* _WORK REQUIRED_: Could you carry on the passage about stock/bond correlations below, picking up after its final sentence?

* _PASSAGE SHOWN_:
-----

Unfortunately, starting in 2021 that relationship abruptly shifted. A sharp and abrupt rise in inflation turned bonds from a risk mitigant to a risk accelerator. However, that dynamic may be in the process of changing, suggesting that bonds may once again start to provide some portfolio diversification.

Inflation elevated, but less volatile

As I’ve discussed in previous blogs, shifting stock/bond correlations marked a paradigm shift relative to the 2000-2020 period. What changed? Inflation. The re-emergence of inflation fundamentally shifted stock/bond correlations as higher prices became as much of a risk to markets as slowing growth.

Today, while inflation remains above the Fed’s 2% target, it has slowed dramatically, with most measures of core inflation running between 2.5% and 3.0%. This moderation has led to some mean reversion in stock/bond correlations. For much of the past two years, stocks and bonds have traded with a correlation close to zero, suggesting no statistically significant pattern in how they trade relative to each other. Most recently the correlation has reverted to slightly negative (see Chart 1).

-----

* _DATASET CONTENT_:
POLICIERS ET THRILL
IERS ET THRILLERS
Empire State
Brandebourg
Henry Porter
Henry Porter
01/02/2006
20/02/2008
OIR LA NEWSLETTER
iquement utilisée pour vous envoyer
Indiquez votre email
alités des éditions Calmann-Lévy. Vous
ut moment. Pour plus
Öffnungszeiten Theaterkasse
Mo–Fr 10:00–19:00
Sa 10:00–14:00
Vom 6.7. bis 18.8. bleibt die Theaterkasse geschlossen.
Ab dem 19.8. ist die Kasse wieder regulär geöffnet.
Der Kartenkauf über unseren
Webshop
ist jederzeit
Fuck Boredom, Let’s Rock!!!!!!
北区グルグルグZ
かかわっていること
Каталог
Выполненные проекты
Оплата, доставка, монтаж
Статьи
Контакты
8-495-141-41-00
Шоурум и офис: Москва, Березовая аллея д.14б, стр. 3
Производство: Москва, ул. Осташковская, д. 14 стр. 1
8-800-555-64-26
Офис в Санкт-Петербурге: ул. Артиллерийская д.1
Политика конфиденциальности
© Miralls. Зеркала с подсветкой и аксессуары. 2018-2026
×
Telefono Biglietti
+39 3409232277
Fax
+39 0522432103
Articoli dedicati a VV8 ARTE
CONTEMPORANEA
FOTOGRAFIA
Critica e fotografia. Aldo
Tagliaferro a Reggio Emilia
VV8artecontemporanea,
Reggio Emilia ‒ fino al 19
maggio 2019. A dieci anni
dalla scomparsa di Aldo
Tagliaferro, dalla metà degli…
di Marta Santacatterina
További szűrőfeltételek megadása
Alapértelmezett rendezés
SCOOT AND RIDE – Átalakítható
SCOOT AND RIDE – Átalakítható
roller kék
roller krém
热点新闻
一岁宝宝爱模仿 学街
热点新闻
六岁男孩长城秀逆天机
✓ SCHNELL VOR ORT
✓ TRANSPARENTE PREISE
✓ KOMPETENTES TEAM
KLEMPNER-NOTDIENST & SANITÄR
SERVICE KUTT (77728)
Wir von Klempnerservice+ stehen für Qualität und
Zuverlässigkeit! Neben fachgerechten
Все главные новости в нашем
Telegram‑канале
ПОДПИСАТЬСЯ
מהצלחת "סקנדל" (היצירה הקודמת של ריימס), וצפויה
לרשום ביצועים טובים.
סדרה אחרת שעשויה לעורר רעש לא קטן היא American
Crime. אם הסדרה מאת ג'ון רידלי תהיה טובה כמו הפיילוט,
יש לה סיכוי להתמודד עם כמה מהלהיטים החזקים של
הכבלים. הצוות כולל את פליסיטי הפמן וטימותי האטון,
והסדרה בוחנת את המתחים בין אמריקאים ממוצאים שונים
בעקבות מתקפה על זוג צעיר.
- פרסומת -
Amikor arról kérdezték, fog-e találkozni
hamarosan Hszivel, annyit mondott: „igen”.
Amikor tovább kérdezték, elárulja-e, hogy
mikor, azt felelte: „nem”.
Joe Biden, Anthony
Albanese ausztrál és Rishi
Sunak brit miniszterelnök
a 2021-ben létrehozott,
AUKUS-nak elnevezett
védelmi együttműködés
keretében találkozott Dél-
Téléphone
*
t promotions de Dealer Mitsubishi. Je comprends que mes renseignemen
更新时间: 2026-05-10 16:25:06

-----

* _REPLY TO THE TASK_:
Correlation of bond and equity returns

Correlation of bond and equity returns (1-year rolling)

What may be changing? Inflation remains elevated but is becoming less volatile. Historically, this has been important for how stocks and bonds trade. In other words, it is not just the level of inflation that influences investor behavior but also the stability, or lack thereof, of inflation.